According to the USGS and GFMS the crustal abundance of silver is about 16 ounces for each ounce of gold. Since reliable records were kept from about 500BC, we find that market forces have similarly priced silver at 13 to 17 ounces per ounce of gold. These two data series are good reason to assume that silver should be valued somewhere in this range. So, assuming some sort of precious metals standard is adopted, a 15:1 ratio of silver to gold implies $222 (40% backing) to $556 (100% backing) per ounce of silver given the current monetary base. At publication of this article, silver is roughly $39. There are a couple of reasons for the current price, wherein the silver to gold ratio stands at approximately 37:1, but the explanations are beyond the available space and scope of this article.

Production of silver has been about 1,370,000 tons versus about 150,000 tons of gold over last 7,000 years – this actual ratio works out to an observed 9 ounces of silver obtained for every ounce of gold. The difference between the expected ratio of 13:1 to 17:1 and the observed ratio of 9:1 is due to silver mostly being found alongside zinc, lead, copper and, fortunately, gold. In fact at least 65% of the global supply of silver is largely a byproduct of base metal mining. Most of the remaining 33% is found interspersed with gold. There are very few silver only, or even silver predominate, deposits on the planet. So if it is not profitable to mine for zinc, lead or copper, then by its natural distribution there will not be as much silver being pulled from the earth. Thus, higher silver prices do not necessarily imply new silver mines will be built.

The extraction of silver occurring alongside base metals is not just an economics issue; it actually has another serious supply constraint. Normally silver accounts for less than 45% of the extracted material value. Fortunately, in the Americas, this is not so. Here there are several silver only mines, and, when it is found alongside the above-mentioned base metals it occurs more often in the 55% to 60% of the extracted material value. Recall that it was the Cerro Rico silver mine in present day Bolivia that provided Spain with funding of its conquests for 235 years from 1556 to 1791.

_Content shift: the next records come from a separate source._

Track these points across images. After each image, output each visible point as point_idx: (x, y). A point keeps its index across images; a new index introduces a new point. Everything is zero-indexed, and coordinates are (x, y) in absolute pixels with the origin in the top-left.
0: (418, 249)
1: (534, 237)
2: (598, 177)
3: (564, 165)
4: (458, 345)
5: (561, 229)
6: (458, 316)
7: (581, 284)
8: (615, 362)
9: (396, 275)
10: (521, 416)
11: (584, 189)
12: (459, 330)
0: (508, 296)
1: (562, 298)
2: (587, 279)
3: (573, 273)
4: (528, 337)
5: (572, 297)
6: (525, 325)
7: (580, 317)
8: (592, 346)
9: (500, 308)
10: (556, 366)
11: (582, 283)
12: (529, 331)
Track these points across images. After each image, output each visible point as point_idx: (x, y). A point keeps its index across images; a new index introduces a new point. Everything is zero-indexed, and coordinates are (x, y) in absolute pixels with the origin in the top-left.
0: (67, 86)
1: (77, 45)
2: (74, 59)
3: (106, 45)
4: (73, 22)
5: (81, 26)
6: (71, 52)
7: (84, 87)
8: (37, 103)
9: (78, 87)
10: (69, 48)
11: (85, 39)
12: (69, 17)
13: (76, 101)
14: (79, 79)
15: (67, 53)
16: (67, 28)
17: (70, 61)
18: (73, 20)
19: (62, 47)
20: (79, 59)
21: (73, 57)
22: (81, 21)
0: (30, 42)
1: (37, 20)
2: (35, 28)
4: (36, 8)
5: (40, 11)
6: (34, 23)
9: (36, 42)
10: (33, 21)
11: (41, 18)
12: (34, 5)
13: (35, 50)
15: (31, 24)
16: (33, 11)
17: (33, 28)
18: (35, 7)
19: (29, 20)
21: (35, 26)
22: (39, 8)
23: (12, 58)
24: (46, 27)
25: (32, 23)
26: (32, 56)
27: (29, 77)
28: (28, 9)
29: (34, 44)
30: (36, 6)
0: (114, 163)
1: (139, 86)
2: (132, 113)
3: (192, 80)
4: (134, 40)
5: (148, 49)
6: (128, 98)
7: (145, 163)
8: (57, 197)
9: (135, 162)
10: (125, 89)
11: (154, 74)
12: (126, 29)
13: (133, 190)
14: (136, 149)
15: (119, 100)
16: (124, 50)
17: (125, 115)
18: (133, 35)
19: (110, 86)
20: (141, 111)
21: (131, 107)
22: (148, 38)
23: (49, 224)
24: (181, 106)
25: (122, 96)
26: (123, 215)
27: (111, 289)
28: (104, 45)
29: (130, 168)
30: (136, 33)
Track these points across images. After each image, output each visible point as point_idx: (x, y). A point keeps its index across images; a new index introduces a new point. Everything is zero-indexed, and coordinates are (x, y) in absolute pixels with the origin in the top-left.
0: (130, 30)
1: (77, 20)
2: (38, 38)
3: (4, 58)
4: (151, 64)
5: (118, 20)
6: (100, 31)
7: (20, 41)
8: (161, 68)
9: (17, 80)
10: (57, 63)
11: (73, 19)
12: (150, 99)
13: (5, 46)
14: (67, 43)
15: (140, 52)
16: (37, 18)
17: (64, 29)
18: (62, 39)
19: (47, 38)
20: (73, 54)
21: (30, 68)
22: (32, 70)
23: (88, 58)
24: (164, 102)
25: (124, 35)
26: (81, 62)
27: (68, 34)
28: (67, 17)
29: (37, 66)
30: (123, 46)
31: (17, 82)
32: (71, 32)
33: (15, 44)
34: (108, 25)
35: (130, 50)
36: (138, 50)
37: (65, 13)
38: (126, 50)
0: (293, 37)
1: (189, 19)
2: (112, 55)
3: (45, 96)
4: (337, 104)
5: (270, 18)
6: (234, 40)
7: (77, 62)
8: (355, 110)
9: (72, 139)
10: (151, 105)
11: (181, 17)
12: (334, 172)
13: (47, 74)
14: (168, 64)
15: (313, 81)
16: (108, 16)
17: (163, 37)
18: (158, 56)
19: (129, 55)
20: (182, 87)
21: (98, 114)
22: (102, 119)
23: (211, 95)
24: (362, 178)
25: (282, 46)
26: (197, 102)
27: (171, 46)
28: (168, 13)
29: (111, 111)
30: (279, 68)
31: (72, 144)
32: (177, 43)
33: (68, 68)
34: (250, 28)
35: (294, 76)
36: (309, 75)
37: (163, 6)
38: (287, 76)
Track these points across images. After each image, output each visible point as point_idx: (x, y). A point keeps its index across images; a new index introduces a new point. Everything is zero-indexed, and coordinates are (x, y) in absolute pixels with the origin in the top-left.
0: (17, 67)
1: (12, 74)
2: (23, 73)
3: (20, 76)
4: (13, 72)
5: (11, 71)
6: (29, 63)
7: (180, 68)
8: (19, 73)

There is one more interesting facet in an analysis of silver. According to silver analyst Theodore Butler, of the many tones ever brought to the surface, well more than 90% have been consumed in non-recyclable industrial uses (for new production it is estimated at 95%). Further, available stockpiles are actually lower than gold due to the increasing use by industry as well as demand for investment purposes wherein the silver becomes locked away. This is where the claim that silver is, or at least nearly, scarcer than gold emerges. Considering this together with all the other difficulties in procuring silver alliterated above, silver has a very bright future before it.

In closing we are delighted to report that identification of those few companies that are located in the Americas, which produce, or are expected to produce, silver at 55% to 90% of their operations has been completed. In some cases, the positions are already snugly set in client portfolios. In other cases, we continue our due diligence and are readying funds for investment. We believe that each of these companies will be important for positioning portfolios against the likely compounding and debilitating economic issues of our day.  We equally believe that these same companies exhibit the possibility for providing some of the best returns for portfolios over the coming decade.

* Mexico is actively considering adopting a silver standard. Silver is their precious metal of choice due to plentiful amounts found there (please see chart at top of this article). The Peso has strengthened on the serious consideration of the proposal. Needless to say, demand from the Mexican treasury will put upwards pressure on the price of silver.

** With a rapidly rising resource centric economy, it is no coincidence that the Mongolian Tugrik was the strongest currency in the world for 2010.